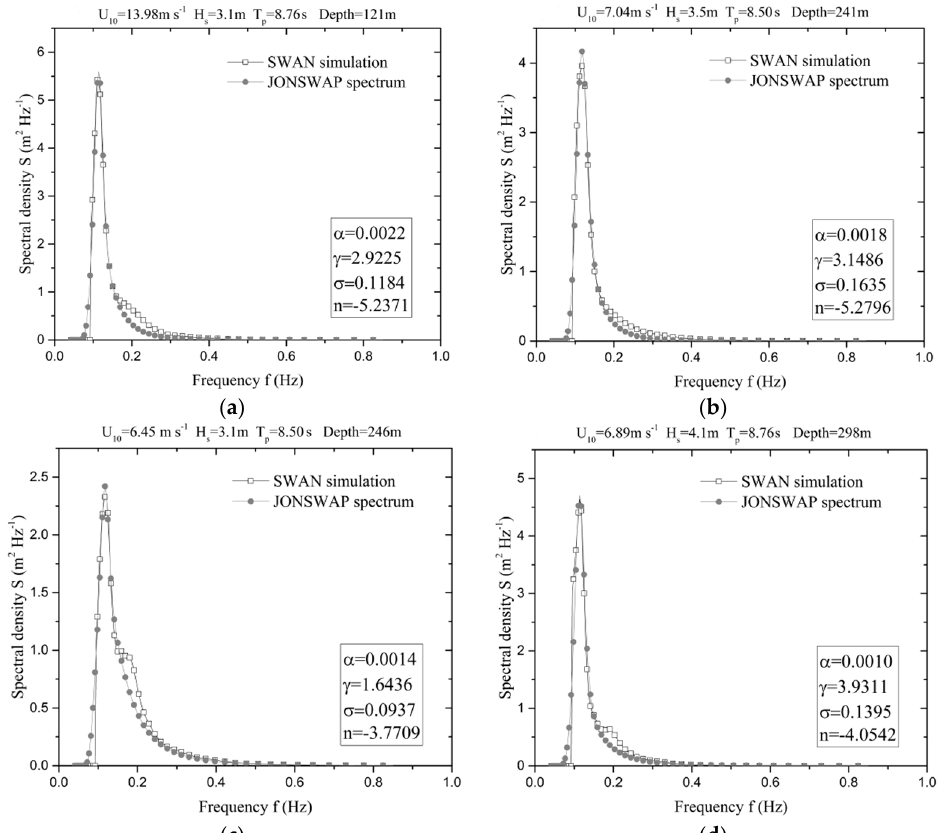
Figure 5. The comparison between wave spectra generated by SWAN simulation and calculations according to the JONSWAP spectrum model (with best-fitted parameters). Water depth: ( a ) 121 m; ( b ) 241 m; ( c ) 246 m; and ( d ) 298 m.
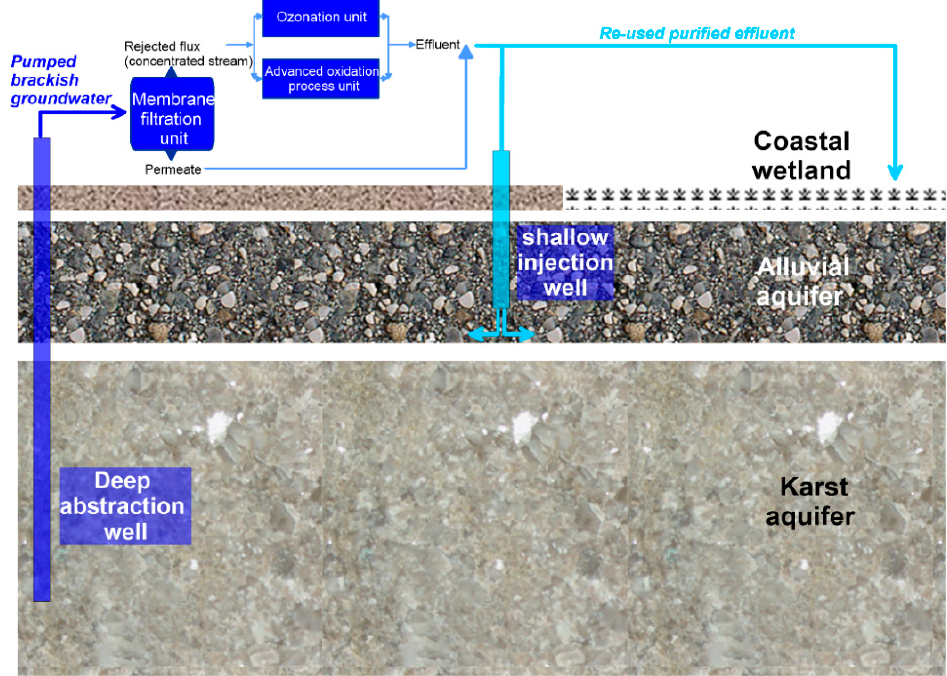
Figure 3. Schematic representation of experimental setup in Schinias pilot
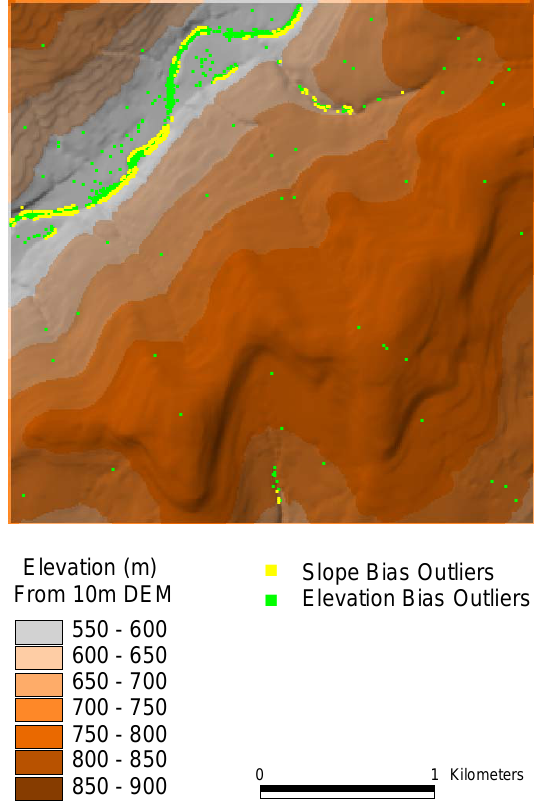
Fig. 1. Topographic locations of bias outlier points due to sink fill- ing. Points contributing to positive elevation bias and negative slope Figure 1 : Topographic locations of bias outlier points due to sink filling. Points bias were extracted from results of a Monte Carlo Simulation (ele- contributing to positive elevation bias and negative slope bias were extracted from vation bias values greater than 1.61 and slope bias values less than results from a Monte Carlo Simulation (elevation bias values greater than 1.61and slope − 3.78). Locations tend to coincide, falling in valley areas or loca- bias values less than –3.78). Locations tend to coincide, falling in valley areas or tions with relatively flat locations with relatively flat slopes.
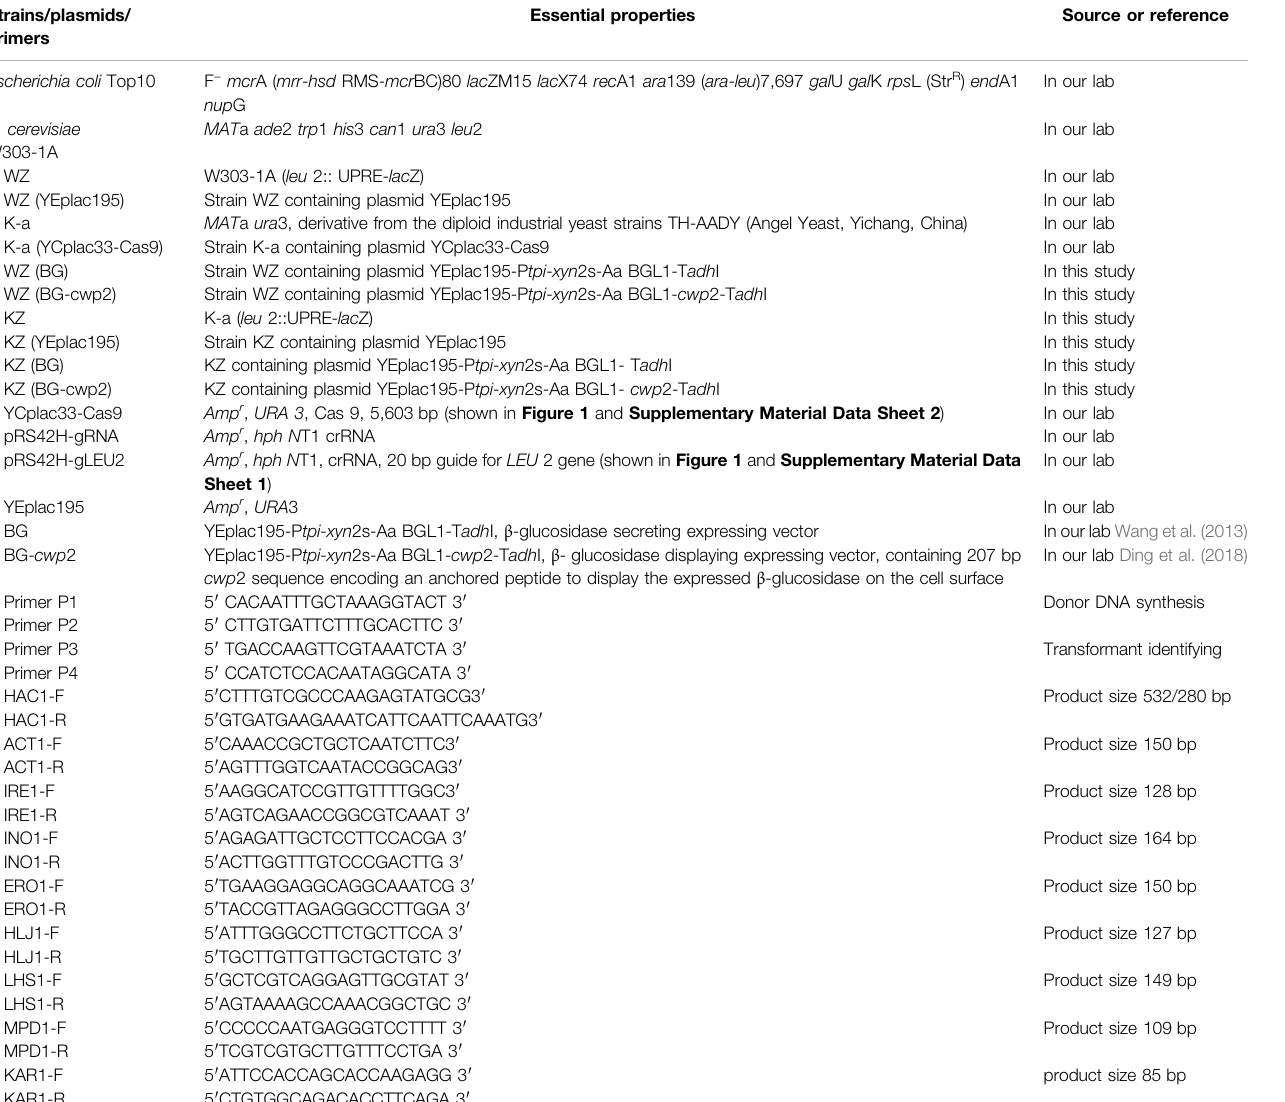
TABLE 1 | Microbial strains, plasmids, and primers used in this study. Strains/plasmids/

- **YOUR GOAL**:
Return every line of the listing above that contains "with".

- **RESULT OF THE EXERCISE**:
Figure 5. The comparison between wave spectra generated by SWAN simulation and calculations according to the JONSWAP spectrum model (with best-fitted parameters). Water depth: ( a ) 121 m; ( b ) 241 m; ( c ) 246 m; and ( d ) 298 m.
Fig. 1. Topographic locations of bias outlier points due to sink fill- ing. Points contributing to positive elevation bias and negative slope Figure 1 : Topographic locations of bias outlier points due to sink filling. Points bias were extracted from results of a Monte Carlo Simulation (ele- contributing to positive elevation bias and negative slope bias were extracted from vation bias values greater than 1.61 and slope bias values less than results from a Monte Carlo Simulation (elevation bias values greater than 1.61and slope − 3.78). Locations tend to coincide, falling in valley areas or loca- bias values less than –3.78). Locations tend to coincide, falling in valley areas or tions with relatively flat locations with relatively flat slopes.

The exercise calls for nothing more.